La proposta più forte, e in qualche modo provocatoria, è proprio quella di Gigerenzer (prossimo presidente della Society), secondo il quale nei processi decisionali l’importante non è la completezza delle informazioni, la realizzazioni di analisi ottimali (che tra l’altro assorbono troppo tempo) ma la capacità  di usare il metodo euristico per orientarsi nella complessità : pochi criteri di analisi basati, dice lo studioso, sulla frugalità  e la capacità  di capire l’ambiente circostante, adattandosi ad esso.

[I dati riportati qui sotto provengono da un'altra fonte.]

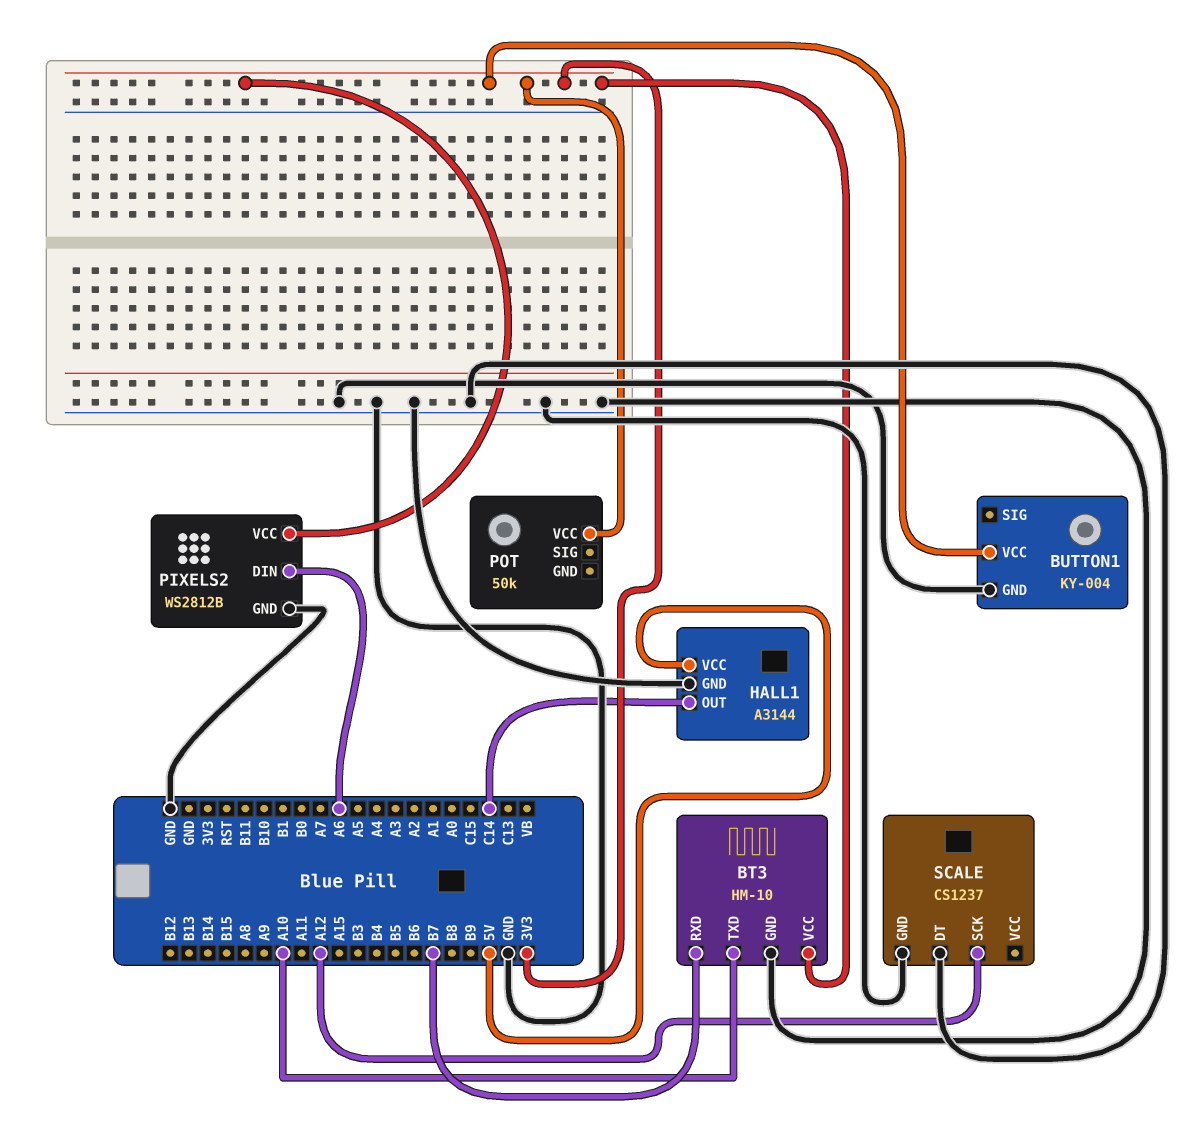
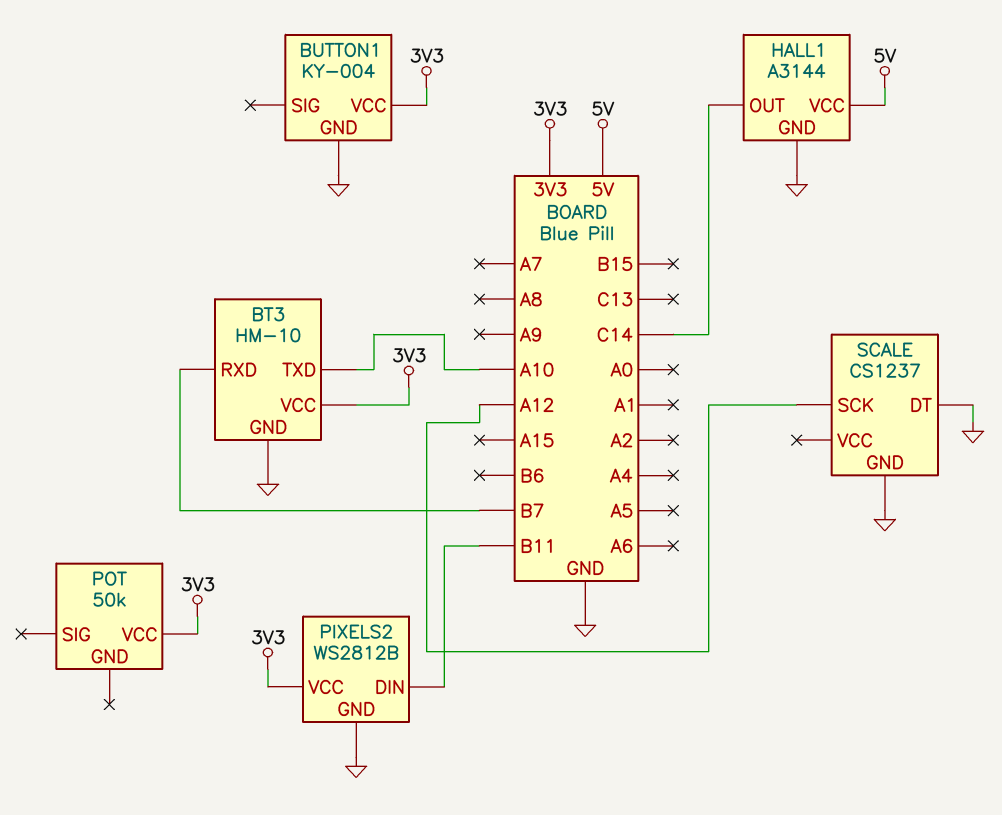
PIXELS2 pin DIN: A6 -> B11

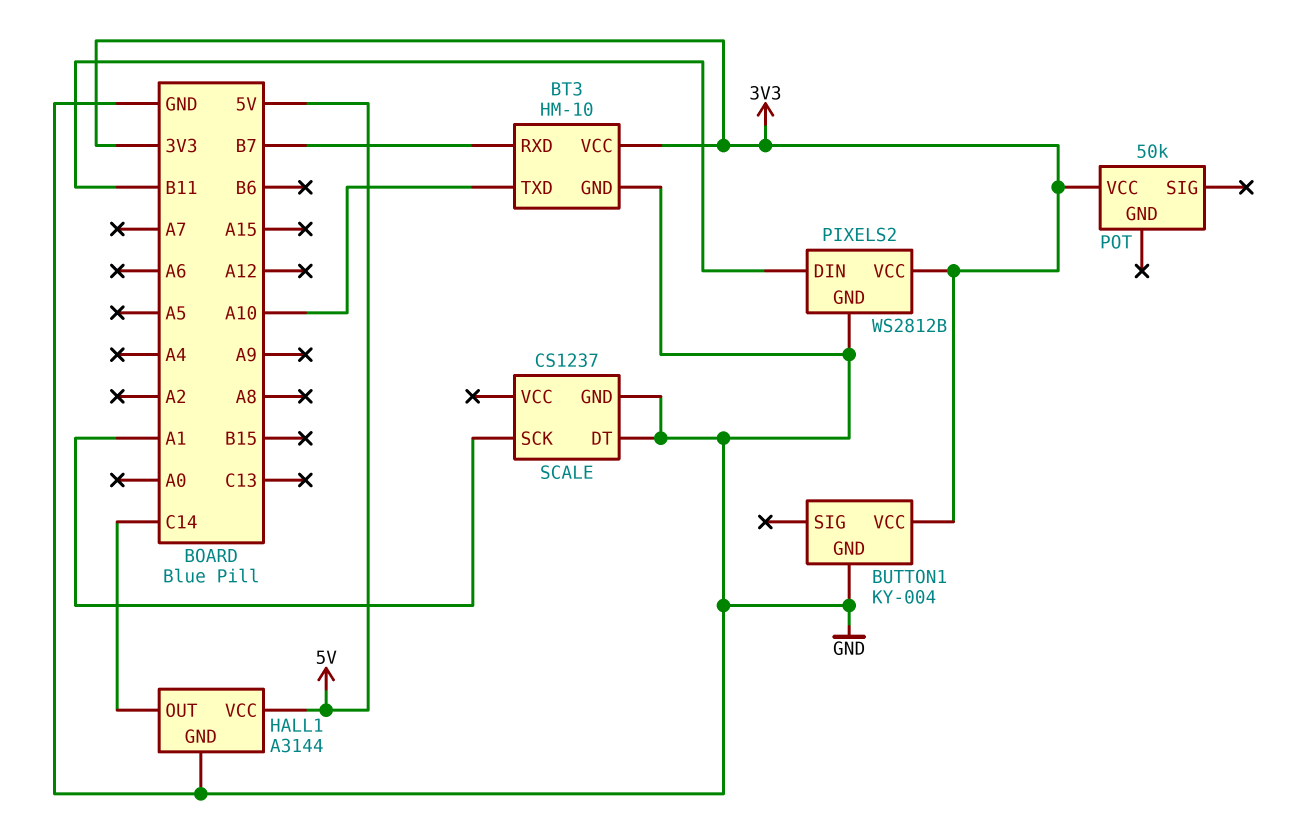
SCALE pin SCK: A12 -> A1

Un criterio semplificato che non convince tutti ma con punti di contatto con quello proposto da un’altra celebrity dell’economia comportamentale: il giurista Cass Sunstein che, lasciata da poco la Casa Bianca dove è stato per quattro anni l’«uomo delle regole» di Barack Obama, pubblica in questi giorni «Simpler: the Future of Government». Nel saggio, Sunstein propone un metodo di governo basato sulla semplificazione delle regole e la sostituzione di molte norme con soluzioni di default (ad esempio nelle scelte per la salute o la riduzione dei gas serra) che spingono nella direzione voluta dagli amministratori, ma lasciando al cittadino una possibilità  di opzione. È la logica di «Nudge», il suo libro-manifesto del 2008, filtrato attraverso l’esperienza di governo.